Open Source DataTurbine Meets Virtualization
We are designing Data Center cyberinfrastructure (CI) for streaming data applications. The Data Center cyberinfrastructure is designed according to modern enterprise computing concepts adapted to the requirements, challenges, and design principles described earlier. It is an open architecture, with modular open-source software components. It provides well-defined services that are largely autonomous, employing concepts from Service-Oriented Architecture design and Cloud Computing. The major modules in the Data Center architecture are implemented using mature open-source software packages and are managed in a Cloud-Computing environment. Cloud computing (i.e., the integration of virtualization, infrastructure as a service (IaaS), software as a service (SaaS), and utility computing) provides a scalable and cost-efficient computing paradigm. We are utilizing Xen hypervisor to provide the virtualization aspect of the cloud-computing environment. Open Source DataTurbine is running on a server that employs Xen for virtualization.

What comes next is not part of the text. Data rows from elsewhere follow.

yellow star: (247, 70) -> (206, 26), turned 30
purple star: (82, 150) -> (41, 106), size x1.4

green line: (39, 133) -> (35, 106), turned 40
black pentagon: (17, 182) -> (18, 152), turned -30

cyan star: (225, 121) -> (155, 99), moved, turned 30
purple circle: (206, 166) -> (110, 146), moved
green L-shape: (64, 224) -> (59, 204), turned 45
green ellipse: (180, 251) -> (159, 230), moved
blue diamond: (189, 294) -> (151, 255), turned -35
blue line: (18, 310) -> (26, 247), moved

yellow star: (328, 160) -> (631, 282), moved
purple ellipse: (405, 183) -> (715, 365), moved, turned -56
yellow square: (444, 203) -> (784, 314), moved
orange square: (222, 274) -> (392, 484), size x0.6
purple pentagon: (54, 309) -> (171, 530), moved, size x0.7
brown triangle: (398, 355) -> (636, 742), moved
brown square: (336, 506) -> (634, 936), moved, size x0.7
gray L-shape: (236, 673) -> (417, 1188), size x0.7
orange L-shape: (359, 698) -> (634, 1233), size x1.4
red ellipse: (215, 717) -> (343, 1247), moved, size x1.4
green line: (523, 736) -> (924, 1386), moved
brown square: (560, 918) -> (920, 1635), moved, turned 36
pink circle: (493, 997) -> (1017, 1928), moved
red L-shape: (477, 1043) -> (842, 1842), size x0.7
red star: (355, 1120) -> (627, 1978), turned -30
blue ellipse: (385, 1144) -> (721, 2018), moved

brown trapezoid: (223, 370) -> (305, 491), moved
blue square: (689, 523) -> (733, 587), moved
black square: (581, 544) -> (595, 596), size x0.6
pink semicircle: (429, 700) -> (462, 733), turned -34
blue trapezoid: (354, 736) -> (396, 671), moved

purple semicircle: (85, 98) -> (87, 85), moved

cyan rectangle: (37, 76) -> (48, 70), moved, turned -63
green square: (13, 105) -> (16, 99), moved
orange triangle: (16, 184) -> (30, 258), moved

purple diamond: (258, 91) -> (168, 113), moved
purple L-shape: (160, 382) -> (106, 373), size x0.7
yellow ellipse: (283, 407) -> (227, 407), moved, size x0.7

Xen is a state-of-the-art open source virtual machine monitor (hypervisor) that allows one physical machine to run multiple virtual machines. Virtualization offers several benefits, including reduction in machine idle time (better use of existing hardware), reduction in IT infrastructure costs, simplified system administration (less physical machines to manage), and increased uptime and faster failure recovery (since virtual machines are not bound to any physical machine, they are more portable and can be efficiently migrated across physical machines). Xen supports applications that require elasticity, i.e., the ability to acquire and release compute resources as demand waxes and wanes. For example, under periods of increased demand, virtual machines can be migrated from low-capacity nodes to high-capacity nodes. As the demand is reduced, the system can migrate back and free up the high-capacity nodes. This type of behaviour is a good match for operational scenarios where demand fluctuates in response to (1) environmental events, e.g., increased sampling or model activation based on observed phenomena, and (2) periodic increases in user demand due to collaborative experiments or training sessions.